花色新奇,倒也还算上等美玉。
陈使秦使很上道,萧乾就更加高兴,吩咐萧沅好的婢女苏苏好生把这三块美玉收起来。
萧沅好也只得一一道谢。
不知为何,她总有一种萧乾在变相敛财的感觉。
展示了画,又作了诗,萧沅好总算完成了自己的使命。
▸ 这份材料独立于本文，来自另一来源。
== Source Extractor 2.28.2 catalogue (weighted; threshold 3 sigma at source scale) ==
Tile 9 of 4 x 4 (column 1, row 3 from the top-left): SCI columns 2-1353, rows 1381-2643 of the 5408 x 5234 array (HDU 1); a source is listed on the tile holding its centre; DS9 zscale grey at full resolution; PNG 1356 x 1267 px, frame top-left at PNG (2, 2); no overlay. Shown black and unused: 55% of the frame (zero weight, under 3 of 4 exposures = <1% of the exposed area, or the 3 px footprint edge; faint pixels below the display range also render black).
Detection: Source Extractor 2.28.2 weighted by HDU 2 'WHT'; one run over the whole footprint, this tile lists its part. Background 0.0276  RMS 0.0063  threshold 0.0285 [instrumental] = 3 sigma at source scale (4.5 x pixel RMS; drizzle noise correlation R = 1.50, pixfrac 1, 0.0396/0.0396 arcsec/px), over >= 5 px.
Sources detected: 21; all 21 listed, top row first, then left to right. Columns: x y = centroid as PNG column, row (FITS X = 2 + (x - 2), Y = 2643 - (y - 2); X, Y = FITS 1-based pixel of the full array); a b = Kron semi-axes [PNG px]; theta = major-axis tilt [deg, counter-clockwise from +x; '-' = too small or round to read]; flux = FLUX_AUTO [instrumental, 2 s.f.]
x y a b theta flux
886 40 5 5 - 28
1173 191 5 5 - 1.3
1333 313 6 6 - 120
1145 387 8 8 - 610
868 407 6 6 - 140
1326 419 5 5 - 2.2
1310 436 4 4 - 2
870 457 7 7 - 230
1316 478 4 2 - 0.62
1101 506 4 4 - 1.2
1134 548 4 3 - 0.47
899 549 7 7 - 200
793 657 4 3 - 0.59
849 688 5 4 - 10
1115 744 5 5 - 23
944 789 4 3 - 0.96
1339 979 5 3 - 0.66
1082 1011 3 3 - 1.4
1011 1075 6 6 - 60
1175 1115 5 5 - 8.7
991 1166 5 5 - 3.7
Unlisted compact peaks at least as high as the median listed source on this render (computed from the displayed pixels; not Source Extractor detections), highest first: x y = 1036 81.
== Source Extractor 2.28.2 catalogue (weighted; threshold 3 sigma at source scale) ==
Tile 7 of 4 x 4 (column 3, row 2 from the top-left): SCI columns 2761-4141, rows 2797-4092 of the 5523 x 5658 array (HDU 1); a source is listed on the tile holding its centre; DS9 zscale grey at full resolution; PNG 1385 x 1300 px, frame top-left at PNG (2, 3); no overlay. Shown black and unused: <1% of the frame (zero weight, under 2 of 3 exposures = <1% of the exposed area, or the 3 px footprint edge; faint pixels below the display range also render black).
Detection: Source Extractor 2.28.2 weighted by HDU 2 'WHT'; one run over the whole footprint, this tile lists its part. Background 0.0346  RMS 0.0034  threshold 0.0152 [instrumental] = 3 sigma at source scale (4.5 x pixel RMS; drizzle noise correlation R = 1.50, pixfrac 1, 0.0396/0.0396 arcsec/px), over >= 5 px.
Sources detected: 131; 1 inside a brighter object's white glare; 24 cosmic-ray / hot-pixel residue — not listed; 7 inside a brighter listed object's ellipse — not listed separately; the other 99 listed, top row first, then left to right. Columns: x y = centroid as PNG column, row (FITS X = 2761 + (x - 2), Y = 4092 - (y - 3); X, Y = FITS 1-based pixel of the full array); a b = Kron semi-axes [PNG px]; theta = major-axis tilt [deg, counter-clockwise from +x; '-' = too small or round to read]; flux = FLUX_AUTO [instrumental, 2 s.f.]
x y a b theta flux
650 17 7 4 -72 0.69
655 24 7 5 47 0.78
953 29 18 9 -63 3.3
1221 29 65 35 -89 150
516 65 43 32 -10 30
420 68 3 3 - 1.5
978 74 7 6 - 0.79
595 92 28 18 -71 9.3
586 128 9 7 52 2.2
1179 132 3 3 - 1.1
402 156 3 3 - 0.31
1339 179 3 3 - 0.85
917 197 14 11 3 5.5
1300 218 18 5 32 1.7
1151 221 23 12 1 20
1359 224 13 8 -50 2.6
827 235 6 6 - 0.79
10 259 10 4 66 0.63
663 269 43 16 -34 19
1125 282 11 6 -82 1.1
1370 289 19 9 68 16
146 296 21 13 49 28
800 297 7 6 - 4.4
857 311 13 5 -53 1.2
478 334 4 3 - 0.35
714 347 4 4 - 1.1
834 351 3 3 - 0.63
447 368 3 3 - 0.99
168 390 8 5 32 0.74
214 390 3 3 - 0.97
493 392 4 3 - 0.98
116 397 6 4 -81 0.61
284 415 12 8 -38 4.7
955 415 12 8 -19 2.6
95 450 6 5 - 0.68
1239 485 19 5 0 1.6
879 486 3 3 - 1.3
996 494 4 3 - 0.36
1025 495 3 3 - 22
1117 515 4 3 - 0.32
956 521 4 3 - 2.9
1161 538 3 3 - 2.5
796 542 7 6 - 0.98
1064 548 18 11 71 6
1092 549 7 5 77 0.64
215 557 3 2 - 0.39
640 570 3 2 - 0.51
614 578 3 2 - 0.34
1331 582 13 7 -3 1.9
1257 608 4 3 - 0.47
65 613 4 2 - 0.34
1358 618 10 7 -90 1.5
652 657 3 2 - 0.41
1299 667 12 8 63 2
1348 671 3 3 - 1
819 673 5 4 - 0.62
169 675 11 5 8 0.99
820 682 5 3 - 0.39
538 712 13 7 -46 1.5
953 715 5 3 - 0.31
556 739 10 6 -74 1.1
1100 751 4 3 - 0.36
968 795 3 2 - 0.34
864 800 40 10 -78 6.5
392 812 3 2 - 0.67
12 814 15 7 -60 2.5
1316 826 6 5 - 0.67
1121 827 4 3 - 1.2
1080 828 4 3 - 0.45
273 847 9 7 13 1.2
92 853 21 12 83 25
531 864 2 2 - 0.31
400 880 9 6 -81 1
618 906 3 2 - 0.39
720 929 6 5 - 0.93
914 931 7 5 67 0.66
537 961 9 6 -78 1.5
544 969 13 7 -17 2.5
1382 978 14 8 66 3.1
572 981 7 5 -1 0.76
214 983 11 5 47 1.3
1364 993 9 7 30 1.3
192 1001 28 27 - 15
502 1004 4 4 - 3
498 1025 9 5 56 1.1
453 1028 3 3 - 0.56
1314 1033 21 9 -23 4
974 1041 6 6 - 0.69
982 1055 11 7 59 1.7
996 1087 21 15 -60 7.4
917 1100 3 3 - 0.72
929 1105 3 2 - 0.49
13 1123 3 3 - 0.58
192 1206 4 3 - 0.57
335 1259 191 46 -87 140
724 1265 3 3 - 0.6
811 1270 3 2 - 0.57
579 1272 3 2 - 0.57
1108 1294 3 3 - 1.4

剩下在画上题词这最后一步,萧乾没让她来,自己提笔,唰唰唰在那画上的空白处把今日之事简而言之写了下来,又把萧沅好的那首诗给题了上去。
经此一事,贵女们,尤其是秦国和陈国的公主们,都对萧沅好打从心眼里敬佩。
陈国六公主上官馥还拉着妹妹上官毓的手柔声安慰:“毓儿,我知道你不服气这燕国十公主,还因为前几日她呵斥四姐姐而生气。但今日看来,她小小年纪就如此有才,这有才的人,未免脾气大一些,你便多包容几分吧。”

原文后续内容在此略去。